The magazine article quoted Ari Friedlaender, a cetacean expert with the Marine Mammal Institute at OSU.
“Most of the movements we tracked that involved ‘handedness’ — perhaps as much as 90 percent — involved 90-degree side rolls, which is how they feed most of the time,” said Friedlaender. “Blue whales approach a patch of krill and turn on their sides. We found many exclusively rolled to their right, fewer rolled just to their left, and the rest exhibited a combination.”
Oh my goodness. How did we ever live without knowing this?
And all it took was a gajillion tax dollars!
So what prompted the study? I can picture it now. A group of OSU scientists are hanging out in an underground laboratory, drinking margaritas on a cold winter day and wishing they were in Mexico, when Friedlaender opens his email.

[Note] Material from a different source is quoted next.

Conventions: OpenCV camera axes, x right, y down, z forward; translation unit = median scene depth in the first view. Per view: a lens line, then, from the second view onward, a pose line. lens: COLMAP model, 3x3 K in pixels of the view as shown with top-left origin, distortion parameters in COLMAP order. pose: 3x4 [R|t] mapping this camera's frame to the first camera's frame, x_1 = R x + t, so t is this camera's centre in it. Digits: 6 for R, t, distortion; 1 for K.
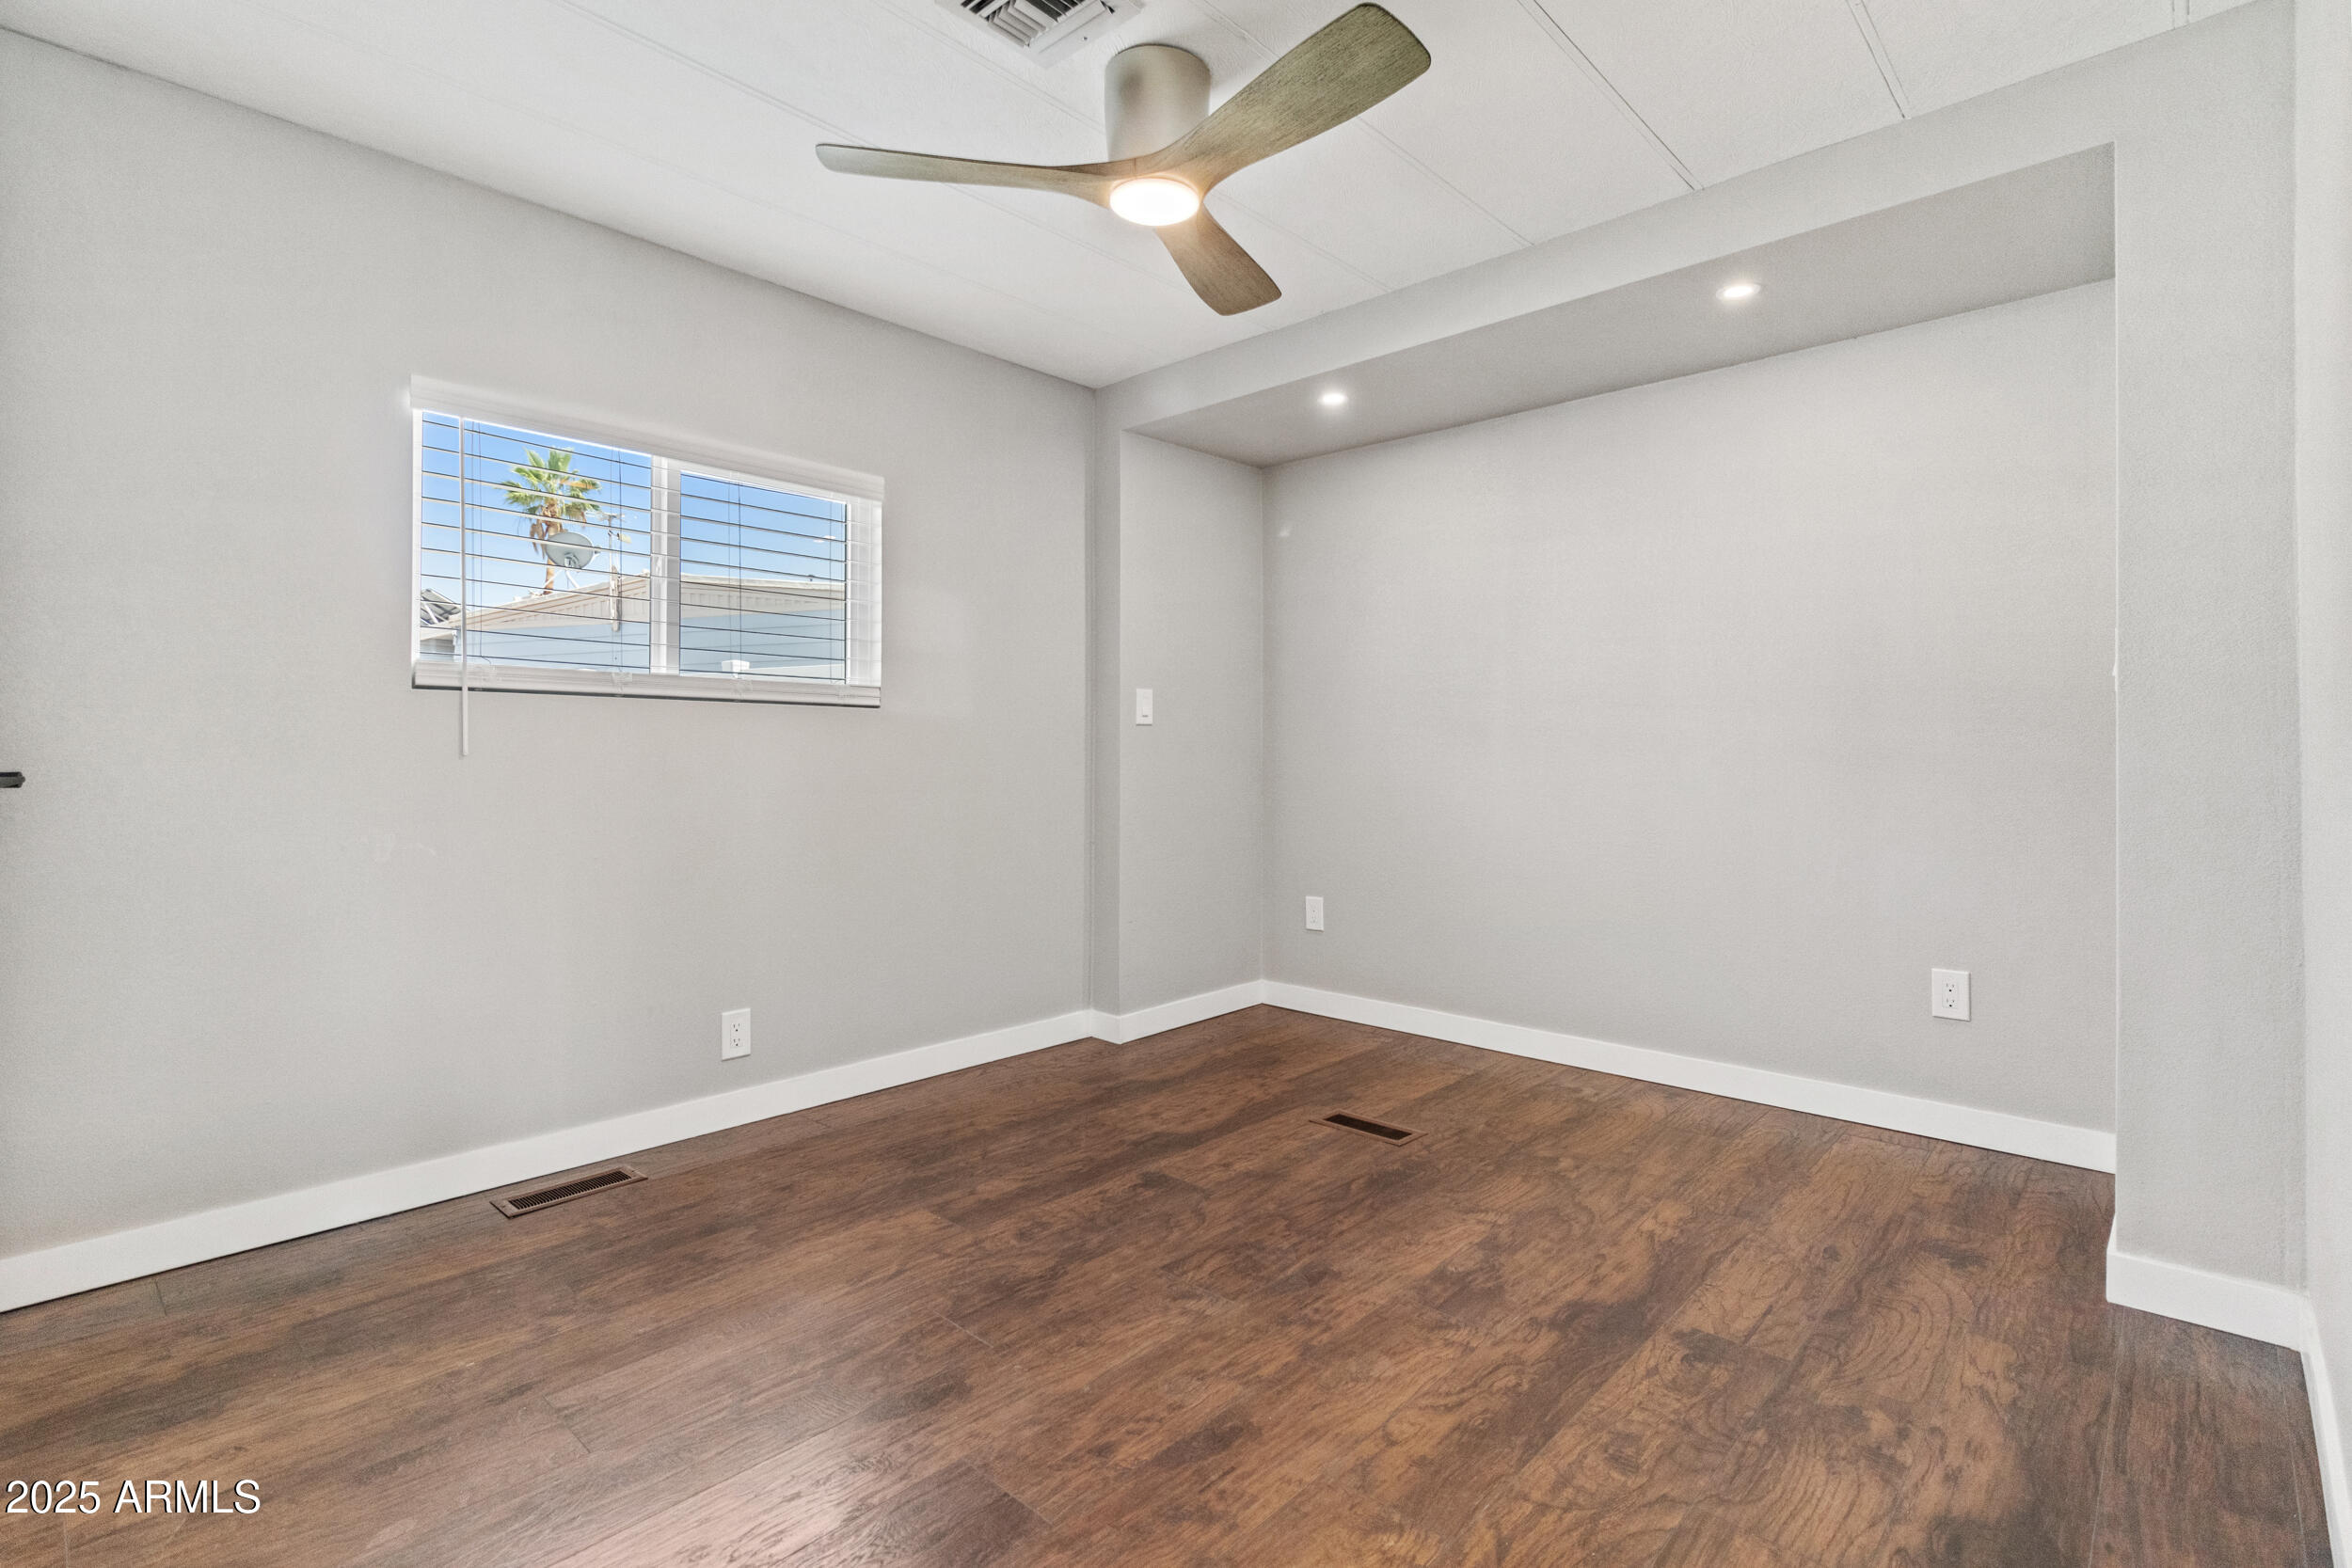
lens RADIAL K [[1092.0, 0, 1156.4], [0, 1092.0, 773.6], [0, 0, 1]] dist [-0.001911, 0.001545]
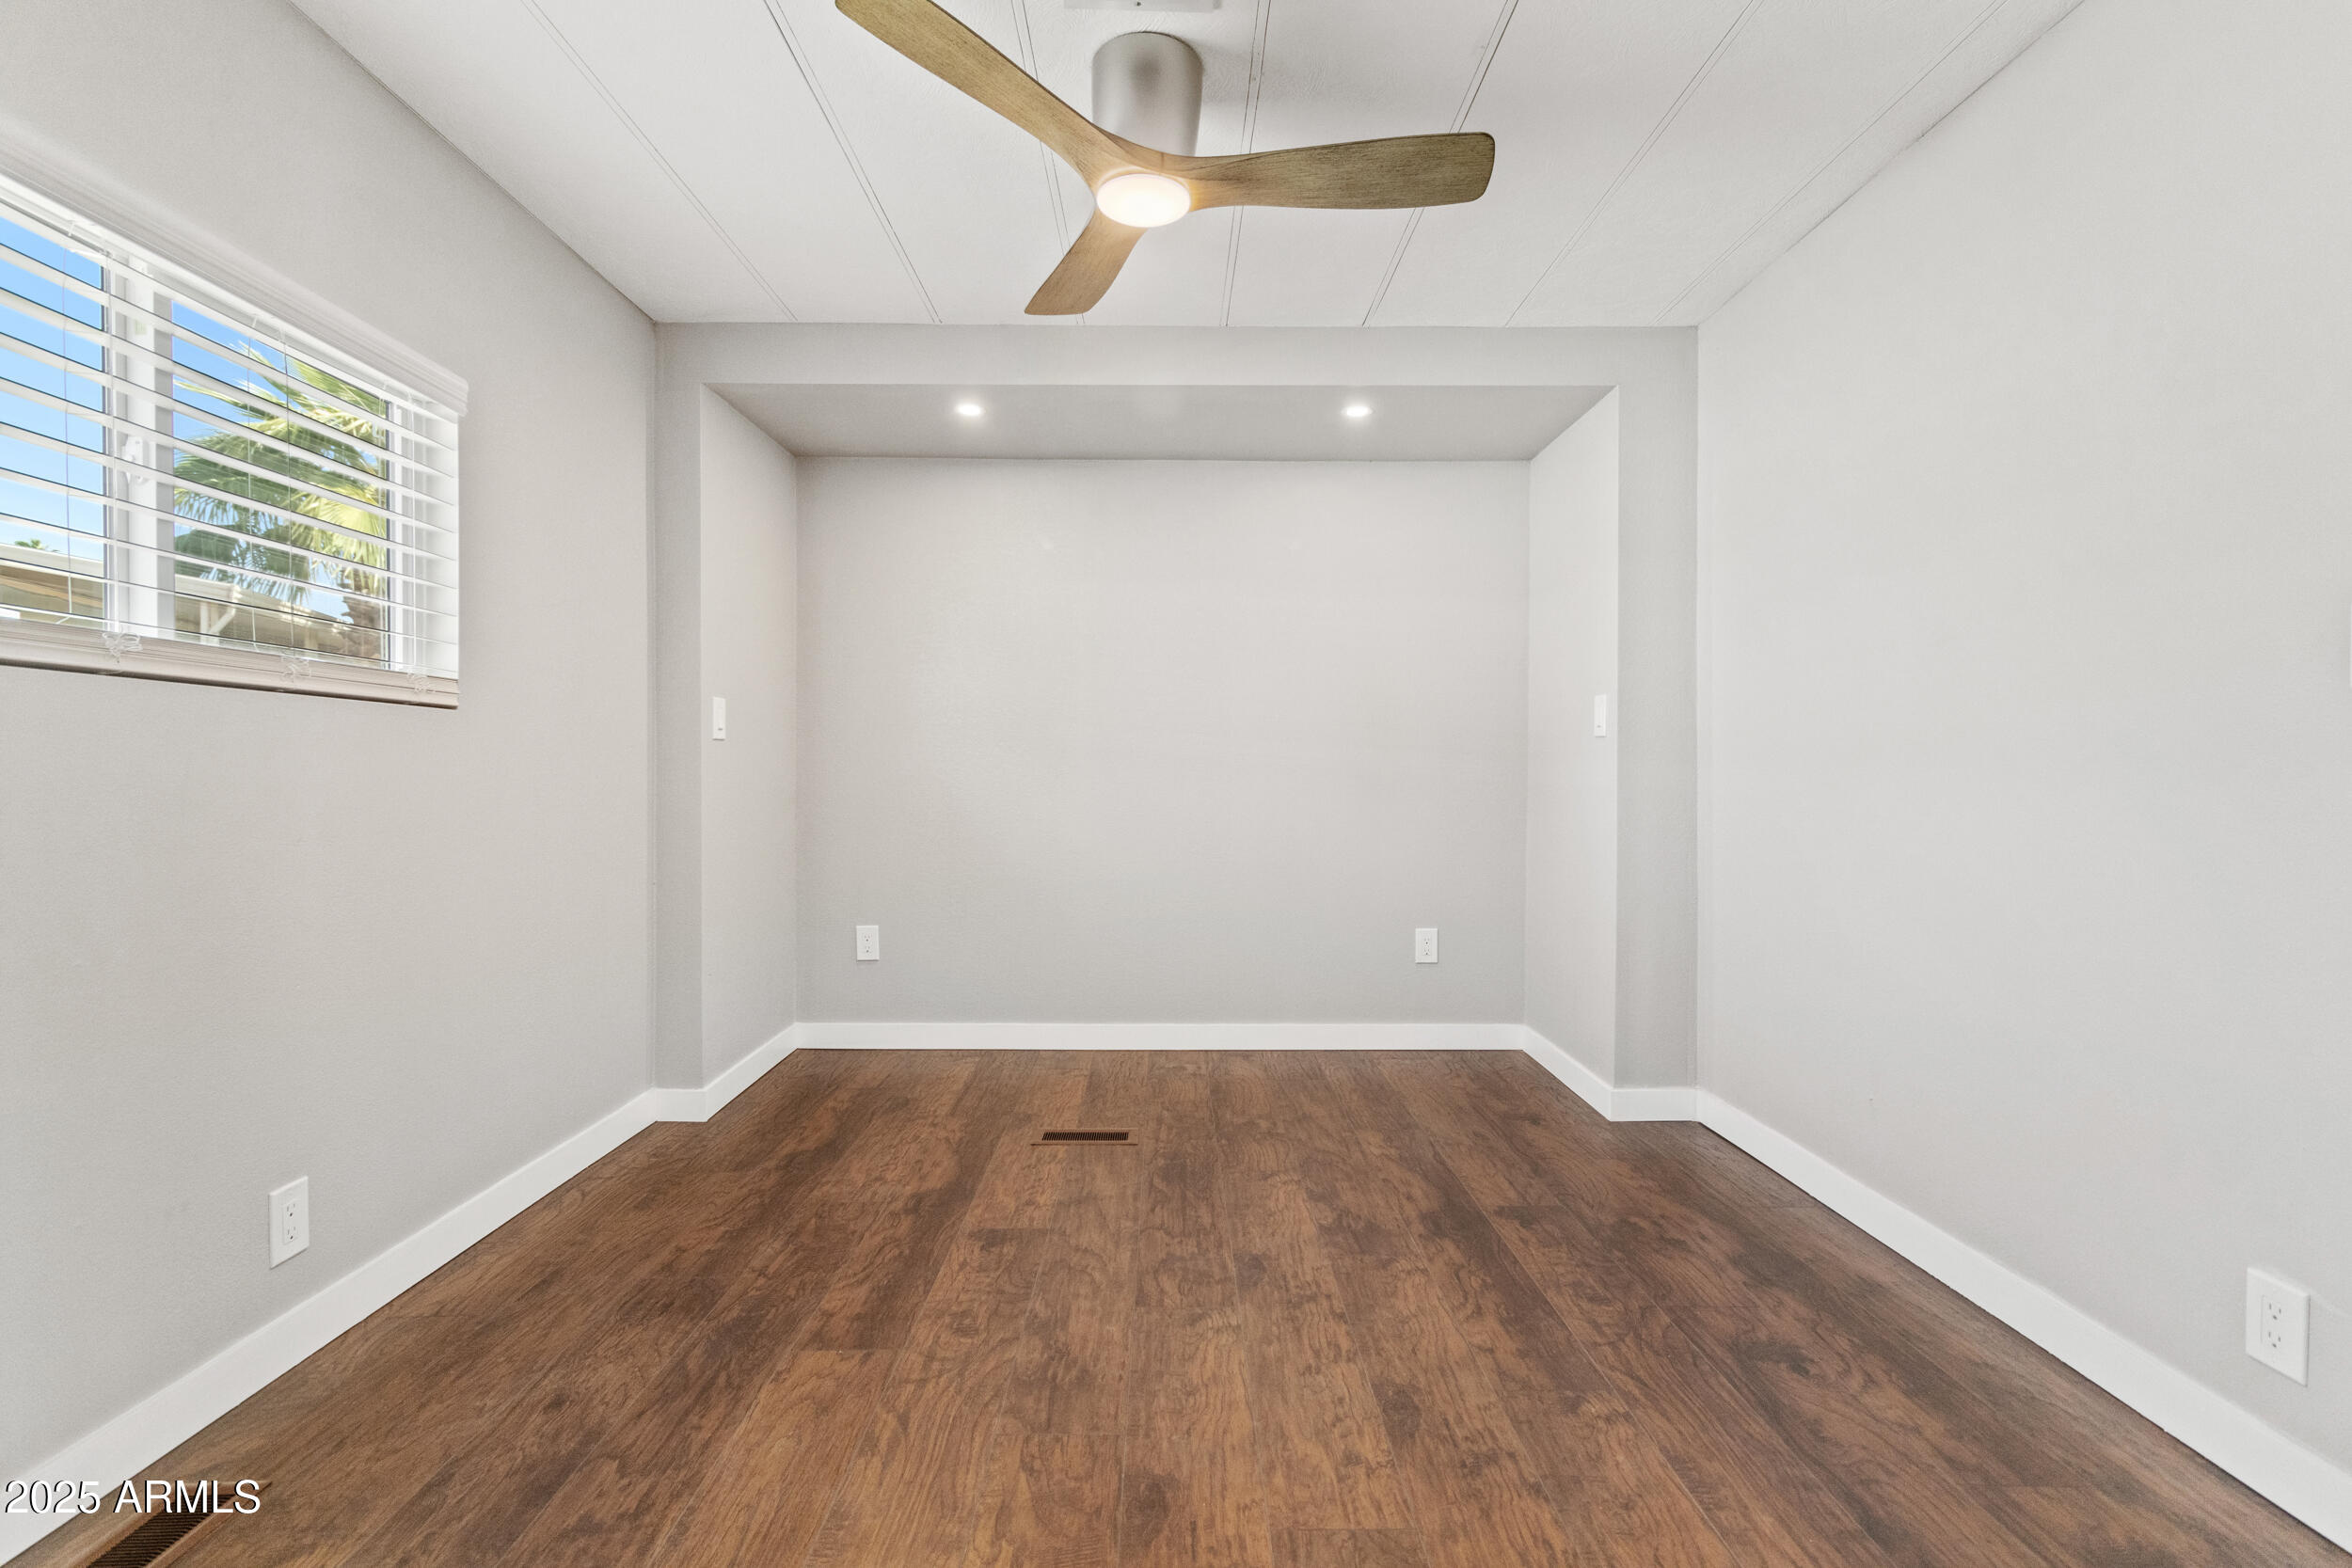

Scientist No. 1: “Hey, we just got a $50 gajillion grant! What are we going to use it for?
Scientist No. 2: “Pizza.”
Scientist No. 3: “Margaritas.”
Scientist No. 4: “Let’s buy a yacht.”
They agree to all three and, after loading up their “research” yacht with margaritas and pizza, they head out to the sea where they spend the first 50 gajillion trying to find out where the whales’ hands are. Having no luck, they order motion sensor tags from Amazon and put them on the whales. (I don’t know exactly how they managed that, but it probably involved a lot of margaritas.)
So, the scientists follow the whales, stopping in exotic ports such as Cabo and Maui to pick up more margaritas, pizza and cute research assistants. It’s all fun and games — until the grant money runs out.
Back at OSU, stone sober, they scramble to present results of their “research.”
They come up with “Whales are big.” “Whales eat krill.” “Whales like to swim.”
Finally, in an act of desperation, one of them actually looks at the data collected by the sensor tags.
Scientist No. 1: “Hey guys. Look at this. The data shows that whales are right-handed.”
Scientist No. 2: “I didn’t know whales have hands.”
Scientist No. 3: “Where did we park the yacht?”
So they present their findings, using big scientific terms such as “left brain, right eye phenomenon,” “lateralized behavior” and “vamos a beber mas margaritas” (let’s drink more margaritas).
Meanwhile, the whales are enjoying a good laugh. Especially the whales still sporting motion-sensing tags.
Whale No. 1: “Hey. What should we do about these tags on our backs?”
Whale No. 2: “I know. Let’s spend the next couple of months swimming to the left.”
If scientists are going to spend a gajillion tax dollars on research, why not do it on some something worthwhile, such as determining the right way to put toilet paper on the roll? Or why dryers eat our socks? Or why whales want to leave their care-free life of margaritas and Mexico’s sun-drenched beaches in the first place?